**Short exercise 1:** In the text on employment agreements, what does it say can be damaging financially and professionally?
**Short exercise 2:** Rewrite the records with every "common name" switched to "vernacular name", and leave everything else unchanged.

**Page:**
----

Like I said, the policy is itself a warning of intent to sue if you do such a thing. Being sued itself can be damaging financially and professionally, not to mention stressful and exceedingly inconvenient.

They get you to sign a document, at the time of employment, so they can claim that the agreement is an enforceable contract, and you are willingly giving up the rights to anything you produce during that time in exchange for your employment, by which you earn compensation. It can be argued pretty easily that this is not an enforceable contract because the value of everything you might produce, even on your own time and outside the requirements of your job, is impossible to even speculatively estimate (unlike with, for example, the value of mineral rights) before-hand, or that this value, in addition to the actual work you performed, was in fact completely out of line with what you were actually compensated. Counter-suits have been made to this effect, claiming compensation.

----

**Dataset:**
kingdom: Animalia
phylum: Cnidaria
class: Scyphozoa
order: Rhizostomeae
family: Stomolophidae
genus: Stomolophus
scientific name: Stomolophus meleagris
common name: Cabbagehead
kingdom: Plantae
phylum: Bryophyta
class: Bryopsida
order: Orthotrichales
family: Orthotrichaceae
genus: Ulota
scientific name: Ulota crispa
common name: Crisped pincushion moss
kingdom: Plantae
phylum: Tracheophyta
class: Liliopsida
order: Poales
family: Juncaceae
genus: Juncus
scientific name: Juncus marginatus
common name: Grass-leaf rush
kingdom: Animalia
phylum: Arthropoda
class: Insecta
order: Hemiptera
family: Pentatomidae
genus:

----

**Exercise response 1:** Being sued.

**Exercise response 2:**
kingdom: Animalia
phylum: Cnidaria
class: Scyphozoa
order: Rhizostomeae
family: Stomolophidae
genus: Stomolophus
scientific name: Stomolophus meleagris
vernacular name: Cabbagehead
kingdom: Plantae
phylum: Bryophyta
class: Bryopsida
order: Orthotrichales
family: Orthotrichaceae
genus: Ulota
scientific name: Ulota crispa
vernacular name: Crisped pincushion moss
kingdom: Plantae
phylum: Tracheophyta
class: Liliopsida
order: Poales
family: Juncaceae
genus: Juncus
scientific name: Juncus marginatus
vernacular name: Grass-leaf rush
kingdom: Animalia
phylum: Arthropoda
class: Insecta
order: Hemiptera
family: Pentatomidae
genus:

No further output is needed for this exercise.